Changes to shell_start_mode will take immediate effect. The default
for shell_start_mode is posix_compliant.
This value is a global configuration parameter only. It cannot be
overwritten by the execution host local configuration.
login_shells
UNIX command interpreters like the Bourne-Shell (see sh(1)) or the C-
Shell (see csh(1)) can be used by Grid Engine to start job scripts. The
command interpreters can either be started as login-shells (i.e. all
system and user default resource files like .login or .profile will be
executed when the command interpreter is started, and the environment
for the job will be set up as if the user has just logged in) or just
for command execution (i.e. only shell-specific resource files like
.cshrc will be executed and a minimal default environment is set up by
Grid Engine - see qsub(1)). The parameter login_shells contains a
comma-separated list of the executable names of the command
interpreters to be started as login shells. Shells in this list are
only started as login shells if the parameter shell_start_mode (see
above) is set to posix_compliant.
Changes to login_shells will take immediate effect. The default for
login_shells is sh,bash,csh,tcsh,ksh.
This value is a global configuration parameter only. It cannot be
overwritten by the execution host local configuration.
min_uid
min_uid places a lower bound on user IDs that may use the cluster.
Users whose user ID (as returned by getpwnam(3)) is less than min_uid
will not be allowed to run jobs on the cluster.
Changes to min_uid will take immediate effect. The default is 0 but,
if CSP or MUNGE security is not in use, the installation script sets it
to 100 to prevent unauthorized access by root or system accounts.
This value is a global configuration parameter only. It cannot be
overwritten by the execution host local configuration.
min_gid
This parameter sets the lower bound on group IDs that may use the
cluster. Users whose default group ID (as returned by getpwnam(3)) is
less than min_gid will not be allowed to run jobs on the cluster.
Changes to min_gid will take immediate effect. The default is 0 but,
if CSP security is not in use, the installation script sets it to 100
to prevent unauthorized access by root or system accounts.
This value is a global configuration parameter only. It cannot be
overwritten by the execution host local configuration.

★ ★ ★ ★ ★ ★ ★

> _TASK INSTRUCTIONS_:
• 1. Quote everything in the Grid Engine configuration text from "Users whose user" down to "min_gid will not be allowed to run jobs on the cluster.", without any alteration.
• 2. Extend the Grid Engine configuration text, beginning after its final sentence.

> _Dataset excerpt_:
★ ★ ★ ★ ★ ★ ★

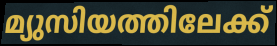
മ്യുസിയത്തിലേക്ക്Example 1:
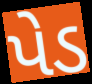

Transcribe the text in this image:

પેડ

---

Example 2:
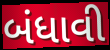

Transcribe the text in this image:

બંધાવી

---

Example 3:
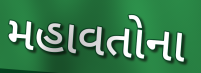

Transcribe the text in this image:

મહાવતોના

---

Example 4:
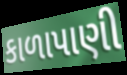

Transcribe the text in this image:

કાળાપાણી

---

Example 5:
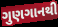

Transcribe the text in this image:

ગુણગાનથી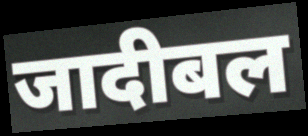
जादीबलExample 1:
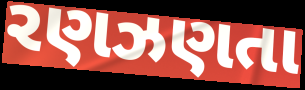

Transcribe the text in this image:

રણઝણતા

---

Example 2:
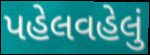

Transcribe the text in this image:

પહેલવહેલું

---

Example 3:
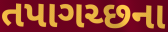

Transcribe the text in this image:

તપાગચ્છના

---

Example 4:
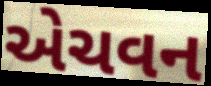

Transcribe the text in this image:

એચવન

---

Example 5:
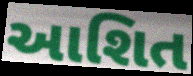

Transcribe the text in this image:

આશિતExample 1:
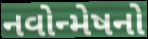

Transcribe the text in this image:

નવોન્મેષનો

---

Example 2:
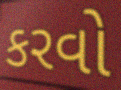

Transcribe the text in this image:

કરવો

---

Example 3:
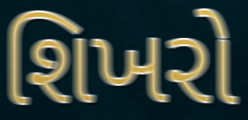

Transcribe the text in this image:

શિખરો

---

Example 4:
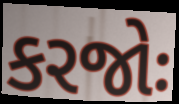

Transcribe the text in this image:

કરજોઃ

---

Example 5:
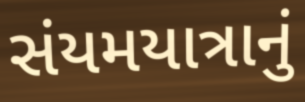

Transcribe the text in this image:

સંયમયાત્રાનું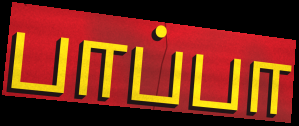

★ ★ ★ ★ ★ ★ ★

> _RESULTS_:
• 1.
Users whose user ID (as returned by getpwnam(3)) is less than min_uid
will not be allowed to run jobs on the cluster.
Changes to min_uid will take immediate effect. The default is 0 but,
if CSP or MUNGE security is not in use, the installation script sets it
to 100 to prevent unauthorized access by root or system accounts.
This value is a global configuration parameter only. It cannot be
overwritten by the execution host local configuration.
min_gid
This parameter sets the lower bound on group IDs that may use the
cluster. Users whose default group ID (as returned by getpwnam(3)) is
less than min_gid will not be allowed to run jobs on the cluster.

• 2.
user_lists
The user_lists parameter contains a comma-separated list of user access
lists as described in access_list(5). Each user contained in at least
one of the access lists has access to the cluster. If the user_lists
parameter is set to NONE (the default) any user has access if not
explicitly excluded via the xuser_lists parameter described below. If
a user is contained both in an access list xuser_lists and user_lists,
the user is denied access to the cluster.
Changes to user_lists will take immediate effect.
This value is a global configuration parameter insofar as it restricts
access to the whole cluster, but the execution host local configuration
may define a value to restrict access to that host further.
xuser_lists
The xuser_lists parameter contains a comma-separated list of user
access lists as described in access_list(5). Each user contained in at
least one of the access lists is denied access to the cluster. If the
xuser_lists parameter is set to NONE (the default) any user has access.
If a user is contained both in an access list in xuser_lists and
user_lists (see above) the user is denied access to the cluster.
Changes to xuser_lists will take immediate effect.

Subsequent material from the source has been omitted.